Allegations that Arafat may have been poisoned emerged immediately after his death and the claim was raised again by al-Jazeera TV last summer, following a nine-month investigation culminating in the film What Killed Arafat?

Al-Jazeera said it was given access to a duffel bag of Arafat’s personal effects by his widow, which it passed to a Swiss institute. Swiss toxicological tests on those samples including hair from a hat, saliva from a toothbrush, urine droplets on underpants and blood on a hospital hat found that the belongings had elevated traces of polonium-210, the lethal substance used to kill the Russian dissident Alexander Litvinenko.

The Swiss institute said Arafat’s bones would have to be tested to get a clearer answer, warning that polonium decayed fast and an autopsy needed to be done quickly. In August last year, French prosecutors opened a murder inquiry into Arafat’s death. In November, Arafat’s corpse was exhumed from its mausoleum in Ramallah in the presence of three international teams of scientists: the Swiss team, a French team that was part of the Paris judicial investigation and a Russian team.
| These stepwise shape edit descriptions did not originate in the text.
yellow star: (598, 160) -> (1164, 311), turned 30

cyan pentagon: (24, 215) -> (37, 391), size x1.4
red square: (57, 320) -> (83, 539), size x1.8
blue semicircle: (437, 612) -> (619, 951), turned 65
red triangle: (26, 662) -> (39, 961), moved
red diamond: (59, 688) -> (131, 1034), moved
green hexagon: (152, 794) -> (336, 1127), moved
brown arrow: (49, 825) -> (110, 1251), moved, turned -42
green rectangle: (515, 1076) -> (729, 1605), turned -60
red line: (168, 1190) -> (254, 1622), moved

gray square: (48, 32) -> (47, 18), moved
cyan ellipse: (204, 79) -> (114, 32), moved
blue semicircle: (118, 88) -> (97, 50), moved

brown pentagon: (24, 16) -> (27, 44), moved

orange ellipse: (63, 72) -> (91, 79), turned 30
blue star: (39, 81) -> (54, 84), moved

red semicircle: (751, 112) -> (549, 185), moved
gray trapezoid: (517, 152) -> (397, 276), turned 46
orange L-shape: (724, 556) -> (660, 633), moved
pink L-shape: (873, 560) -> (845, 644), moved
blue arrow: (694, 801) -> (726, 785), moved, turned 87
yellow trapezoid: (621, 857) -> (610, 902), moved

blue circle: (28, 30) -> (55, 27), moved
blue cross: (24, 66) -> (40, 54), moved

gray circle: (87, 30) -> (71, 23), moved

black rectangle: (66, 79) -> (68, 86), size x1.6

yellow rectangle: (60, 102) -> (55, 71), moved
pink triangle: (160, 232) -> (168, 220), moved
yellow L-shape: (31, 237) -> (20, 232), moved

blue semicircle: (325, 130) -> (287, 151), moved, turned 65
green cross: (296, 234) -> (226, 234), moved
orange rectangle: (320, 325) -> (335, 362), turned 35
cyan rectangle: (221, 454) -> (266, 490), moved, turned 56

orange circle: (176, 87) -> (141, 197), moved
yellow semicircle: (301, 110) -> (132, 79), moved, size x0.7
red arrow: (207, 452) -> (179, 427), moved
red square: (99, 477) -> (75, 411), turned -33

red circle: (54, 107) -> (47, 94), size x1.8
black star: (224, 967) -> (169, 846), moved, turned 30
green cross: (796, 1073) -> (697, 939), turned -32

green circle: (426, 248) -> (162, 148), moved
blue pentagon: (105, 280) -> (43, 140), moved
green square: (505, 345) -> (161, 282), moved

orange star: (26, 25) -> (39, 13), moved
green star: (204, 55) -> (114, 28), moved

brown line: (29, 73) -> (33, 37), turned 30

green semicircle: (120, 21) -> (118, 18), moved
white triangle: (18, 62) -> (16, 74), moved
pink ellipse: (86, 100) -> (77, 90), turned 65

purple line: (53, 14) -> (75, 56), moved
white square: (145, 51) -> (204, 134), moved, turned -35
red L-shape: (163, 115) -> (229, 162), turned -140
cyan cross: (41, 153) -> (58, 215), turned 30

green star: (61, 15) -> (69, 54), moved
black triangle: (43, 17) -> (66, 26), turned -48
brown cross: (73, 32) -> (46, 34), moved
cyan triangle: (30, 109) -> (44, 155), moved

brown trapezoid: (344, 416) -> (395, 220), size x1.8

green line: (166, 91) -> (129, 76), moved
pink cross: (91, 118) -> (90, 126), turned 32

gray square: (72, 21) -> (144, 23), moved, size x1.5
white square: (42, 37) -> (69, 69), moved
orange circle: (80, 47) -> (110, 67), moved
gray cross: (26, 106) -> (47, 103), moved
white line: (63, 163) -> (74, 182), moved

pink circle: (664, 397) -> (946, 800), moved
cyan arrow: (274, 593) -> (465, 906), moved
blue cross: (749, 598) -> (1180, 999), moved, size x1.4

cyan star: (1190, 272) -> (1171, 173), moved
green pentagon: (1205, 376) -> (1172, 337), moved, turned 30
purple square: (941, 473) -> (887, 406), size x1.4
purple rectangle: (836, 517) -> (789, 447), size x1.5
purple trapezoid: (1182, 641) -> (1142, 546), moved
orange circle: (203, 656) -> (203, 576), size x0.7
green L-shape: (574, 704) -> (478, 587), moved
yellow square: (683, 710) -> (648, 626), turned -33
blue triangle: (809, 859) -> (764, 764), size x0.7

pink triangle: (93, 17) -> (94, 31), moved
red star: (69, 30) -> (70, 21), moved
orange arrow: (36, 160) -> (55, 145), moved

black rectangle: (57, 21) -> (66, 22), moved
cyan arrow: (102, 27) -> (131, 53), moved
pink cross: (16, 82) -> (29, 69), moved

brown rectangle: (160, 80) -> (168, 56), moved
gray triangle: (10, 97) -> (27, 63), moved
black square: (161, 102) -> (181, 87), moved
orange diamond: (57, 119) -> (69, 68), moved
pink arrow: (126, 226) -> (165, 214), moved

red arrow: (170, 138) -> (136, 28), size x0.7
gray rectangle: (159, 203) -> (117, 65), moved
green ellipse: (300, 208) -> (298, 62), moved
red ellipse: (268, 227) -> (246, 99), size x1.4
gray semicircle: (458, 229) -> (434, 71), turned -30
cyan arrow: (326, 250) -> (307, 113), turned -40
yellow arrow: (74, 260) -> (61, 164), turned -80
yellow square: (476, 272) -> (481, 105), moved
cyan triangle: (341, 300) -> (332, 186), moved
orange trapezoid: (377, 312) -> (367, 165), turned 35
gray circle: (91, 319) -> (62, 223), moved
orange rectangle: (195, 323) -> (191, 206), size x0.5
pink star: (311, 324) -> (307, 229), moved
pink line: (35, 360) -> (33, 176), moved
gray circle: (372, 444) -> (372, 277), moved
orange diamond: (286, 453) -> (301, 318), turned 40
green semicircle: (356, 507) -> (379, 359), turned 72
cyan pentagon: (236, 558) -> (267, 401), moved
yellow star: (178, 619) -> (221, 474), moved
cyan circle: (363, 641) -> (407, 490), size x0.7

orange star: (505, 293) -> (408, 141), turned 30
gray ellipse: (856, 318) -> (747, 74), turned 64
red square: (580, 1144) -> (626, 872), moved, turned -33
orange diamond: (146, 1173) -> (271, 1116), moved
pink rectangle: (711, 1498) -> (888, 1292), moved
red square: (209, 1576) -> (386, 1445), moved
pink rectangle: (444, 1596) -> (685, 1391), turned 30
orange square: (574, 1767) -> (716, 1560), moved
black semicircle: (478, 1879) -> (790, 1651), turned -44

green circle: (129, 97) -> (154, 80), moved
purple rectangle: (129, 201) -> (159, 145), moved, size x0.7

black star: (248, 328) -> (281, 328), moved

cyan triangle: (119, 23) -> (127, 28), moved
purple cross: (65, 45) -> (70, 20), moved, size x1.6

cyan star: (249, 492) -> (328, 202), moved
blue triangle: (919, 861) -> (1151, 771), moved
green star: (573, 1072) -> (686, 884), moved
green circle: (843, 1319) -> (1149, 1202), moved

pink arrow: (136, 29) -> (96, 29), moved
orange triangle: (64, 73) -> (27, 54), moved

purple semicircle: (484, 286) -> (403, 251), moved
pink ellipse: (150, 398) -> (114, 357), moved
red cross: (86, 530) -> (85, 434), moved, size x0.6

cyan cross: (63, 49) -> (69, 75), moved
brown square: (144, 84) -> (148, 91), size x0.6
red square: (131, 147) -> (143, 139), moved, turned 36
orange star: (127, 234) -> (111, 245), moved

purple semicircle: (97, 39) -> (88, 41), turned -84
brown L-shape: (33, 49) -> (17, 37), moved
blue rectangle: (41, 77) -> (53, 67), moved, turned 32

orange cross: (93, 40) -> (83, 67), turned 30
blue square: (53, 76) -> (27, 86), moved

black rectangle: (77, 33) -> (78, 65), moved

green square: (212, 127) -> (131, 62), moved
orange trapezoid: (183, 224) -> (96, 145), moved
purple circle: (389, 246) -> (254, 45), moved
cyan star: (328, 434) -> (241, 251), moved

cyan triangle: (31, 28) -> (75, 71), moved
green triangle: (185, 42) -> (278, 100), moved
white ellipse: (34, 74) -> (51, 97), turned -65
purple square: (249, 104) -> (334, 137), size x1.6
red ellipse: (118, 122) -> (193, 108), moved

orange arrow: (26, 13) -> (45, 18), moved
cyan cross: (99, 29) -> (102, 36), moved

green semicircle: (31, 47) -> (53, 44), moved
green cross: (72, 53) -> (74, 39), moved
The Swiss team’s report states that they carried out toxicological tests on Arafat’s “almost skeletonised body along with residues from his shroud”. The samples, including fragments of bones taken from his left ribs and pelvis as well as remnants of tissue from the abdominal cavity and grave soil, showed “unexpectedly high” activity of polonium-210.

Suha Arafat’s lawyer, Saad Djebbar, told the Guardian the Swiss report was “evidence that there was a crime committed”. He said he had handed the Swiss report to French investigators, whose inquiry is ongoing. French scientists conducted their own tests as part of the legal investigation but have not published findings as the inquiry continues.

Arafat’s daughter, Zahwa, a student of international relations in Malta, told the Guardian: “I want to find out who did it and their motive for doing it.” She said she trusted the French investigation to shed light on that.